Ce projet se déroule dans la province de l’Alberta, au Canada, principalement autour des deux villes d’Edmonton et Calgary. L’Alberta pourrait se comparer au Texas canadien, une province conservatrice productrice de pétrole (le Canada en est le 3e réserve mondiale), constituée principalement de grandes plaines et de rolling hills. La très grande partie des opérations pétrolières de l’Alberta se situe dans l’extrême nord de la province autour des gisements de sables bitumineux, un pétrole que l’on trouve mélangé à des sables et qu’il faut donc « nettoyer », rendant son exploitation très polluante.
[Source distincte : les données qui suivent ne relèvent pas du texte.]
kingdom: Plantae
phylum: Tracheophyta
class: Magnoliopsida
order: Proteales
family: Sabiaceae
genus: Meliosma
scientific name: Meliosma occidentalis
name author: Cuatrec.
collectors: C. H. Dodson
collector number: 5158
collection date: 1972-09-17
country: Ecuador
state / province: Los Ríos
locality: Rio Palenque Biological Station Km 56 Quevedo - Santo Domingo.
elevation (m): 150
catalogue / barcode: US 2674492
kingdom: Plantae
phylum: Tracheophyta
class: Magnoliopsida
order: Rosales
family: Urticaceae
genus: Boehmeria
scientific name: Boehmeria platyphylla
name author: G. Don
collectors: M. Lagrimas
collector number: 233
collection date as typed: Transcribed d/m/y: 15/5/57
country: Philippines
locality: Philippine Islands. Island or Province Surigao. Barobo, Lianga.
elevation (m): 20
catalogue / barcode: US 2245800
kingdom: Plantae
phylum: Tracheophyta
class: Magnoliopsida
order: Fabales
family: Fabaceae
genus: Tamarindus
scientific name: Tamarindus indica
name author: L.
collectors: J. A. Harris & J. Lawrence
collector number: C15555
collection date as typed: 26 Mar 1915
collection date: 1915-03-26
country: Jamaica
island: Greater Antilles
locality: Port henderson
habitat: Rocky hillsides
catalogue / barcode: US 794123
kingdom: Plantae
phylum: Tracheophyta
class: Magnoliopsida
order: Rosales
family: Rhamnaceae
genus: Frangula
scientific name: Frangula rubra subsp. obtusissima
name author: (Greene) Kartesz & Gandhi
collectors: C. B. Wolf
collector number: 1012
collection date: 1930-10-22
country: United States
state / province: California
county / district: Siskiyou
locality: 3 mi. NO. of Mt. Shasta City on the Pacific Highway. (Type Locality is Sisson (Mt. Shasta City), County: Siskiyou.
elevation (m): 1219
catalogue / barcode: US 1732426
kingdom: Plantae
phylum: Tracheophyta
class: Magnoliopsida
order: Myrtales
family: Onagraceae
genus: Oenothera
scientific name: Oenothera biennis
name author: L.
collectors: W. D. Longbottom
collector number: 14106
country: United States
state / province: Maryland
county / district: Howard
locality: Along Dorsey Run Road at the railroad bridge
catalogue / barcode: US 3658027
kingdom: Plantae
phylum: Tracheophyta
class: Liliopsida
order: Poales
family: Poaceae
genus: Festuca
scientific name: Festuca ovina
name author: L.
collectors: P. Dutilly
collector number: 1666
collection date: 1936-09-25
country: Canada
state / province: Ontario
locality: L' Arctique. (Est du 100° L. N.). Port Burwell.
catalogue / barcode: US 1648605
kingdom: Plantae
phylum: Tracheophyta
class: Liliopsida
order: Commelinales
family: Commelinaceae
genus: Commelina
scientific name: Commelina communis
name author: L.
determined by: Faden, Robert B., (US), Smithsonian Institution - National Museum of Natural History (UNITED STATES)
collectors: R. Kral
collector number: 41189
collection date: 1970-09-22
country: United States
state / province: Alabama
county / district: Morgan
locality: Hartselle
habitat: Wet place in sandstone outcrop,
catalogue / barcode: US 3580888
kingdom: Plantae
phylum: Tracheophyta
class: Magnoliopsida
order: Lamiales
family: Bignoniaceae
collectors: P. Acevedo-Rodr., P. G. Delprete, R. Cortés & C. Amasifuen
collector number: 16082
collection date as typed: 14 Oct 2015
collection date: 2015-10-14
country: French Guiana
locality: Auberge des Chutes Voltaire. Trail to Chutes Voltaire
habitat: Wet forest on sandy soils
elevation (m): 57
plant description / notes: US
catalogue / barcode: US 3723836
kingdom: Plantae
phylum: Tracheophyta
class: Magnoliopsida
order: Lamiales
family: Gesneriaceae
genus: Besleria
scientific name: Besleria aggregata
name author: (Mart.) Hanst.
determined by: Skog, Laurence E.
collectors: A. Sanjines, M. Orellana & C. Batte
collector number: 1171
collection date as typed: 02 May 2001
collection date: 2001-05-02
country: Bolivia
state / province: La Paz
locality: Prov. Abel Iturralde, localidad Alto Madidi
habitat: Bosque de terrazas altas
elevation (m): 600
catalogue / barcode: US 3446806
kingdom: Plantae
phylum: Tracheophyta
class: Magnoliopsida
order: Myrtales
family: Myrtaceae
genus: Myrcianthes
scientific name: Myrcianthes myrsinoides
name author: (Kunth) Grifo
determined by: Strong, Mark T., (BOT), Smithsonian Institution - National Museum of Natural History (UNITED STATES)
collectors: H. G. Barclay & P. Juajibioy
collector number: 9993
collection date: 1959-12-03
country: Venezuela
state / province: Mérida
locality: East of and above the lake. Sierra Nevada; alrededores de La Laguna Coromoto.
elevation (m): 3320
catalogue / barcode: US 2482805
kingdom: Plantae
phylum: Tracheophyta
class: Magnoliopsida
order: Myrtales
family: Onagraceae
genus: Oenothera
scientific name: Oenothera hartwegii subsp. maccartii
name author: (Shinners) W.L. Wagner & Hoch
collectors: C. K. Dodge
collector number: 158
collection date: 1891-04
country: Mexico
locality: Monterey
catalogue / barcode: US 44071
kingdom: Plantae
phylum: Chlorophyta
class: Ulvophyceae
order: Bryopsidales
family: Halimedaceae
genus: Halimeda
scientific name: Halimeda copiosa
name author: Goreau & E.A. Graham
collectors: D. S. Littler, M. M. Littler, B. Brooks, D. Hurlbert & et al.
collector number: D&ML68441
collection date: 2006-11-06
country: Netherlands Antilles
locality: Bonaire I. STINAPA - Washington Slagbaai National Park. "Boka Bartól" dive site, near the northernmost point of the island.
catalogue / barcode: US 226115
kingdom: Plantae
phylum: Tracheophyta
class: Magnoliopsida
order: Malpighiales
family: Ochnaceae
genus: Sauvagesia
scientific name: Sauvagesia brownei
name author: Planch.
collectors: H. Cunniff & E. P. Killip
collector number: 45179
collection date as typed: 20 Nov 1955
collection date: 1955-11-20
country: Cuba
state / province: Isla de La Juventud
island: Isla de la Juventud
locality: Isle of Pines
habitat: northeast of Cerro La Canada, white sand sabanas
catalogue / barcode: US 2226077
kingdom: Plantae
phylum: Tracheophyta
Par ce projet, l’idée consiste à suivre des pistes de réflexion que j’ai développé dans des travaux précédents autour de notre rapport à la nature, de la séparation entre nature et culture et de l’exploitation du paysage qui en découle. Ici, le paysage canadien et le rapport qui y est entretenu apparaît comme un cas extrême dans l’ambivalence entre protection de la nature et son exploitation. Petit à petit, l’idée de travailler autour des deux villes d’Edmonton et Calgary a émergé car elles représentent un système de rapport au monde capitaliste et d’exploitation qui entre en contradiction totale avec l’histoire du territoire qu’est aujourd’hui le Canada et les cosmologies autochtones qui l’habitent. De plus, se pencher sur la ville dans le cadre du paysage canadien m’intéresse car cela va à contre-courant de l’image qu’on se fait du Canada comme réserve naturelle intouchée et intouchable ; questionner ces représentations me semble pertinent toujours dans une mise en perspective du paradigme occidental.
Le Canada est un état colonial fondé sur l’exploitation des ressources (commerce des fourrures, exploitations minières, bois, pétrole, gaz, uranium, etc.) qui, en parallèle, a servi à justifier la présence des colons et sert encore aujourd’hui à consolider les bases d’une fierté culturelle constitutive de l’identité canadienne. La présence et la puissance des représentations liées au pétrole dans le culture albertaine est frappante et c’est en partie ce qui constitue le cœur de ce projet. L’idée est de remonter ces différents fils (le pétrole, le settler colonialism, le rapport à l’histoire) pour voir comment tout cela a formé le Canada aujourd’hui et tenter d’y lire en transparence ce que cela dit de notre rapport au monde et à la nature.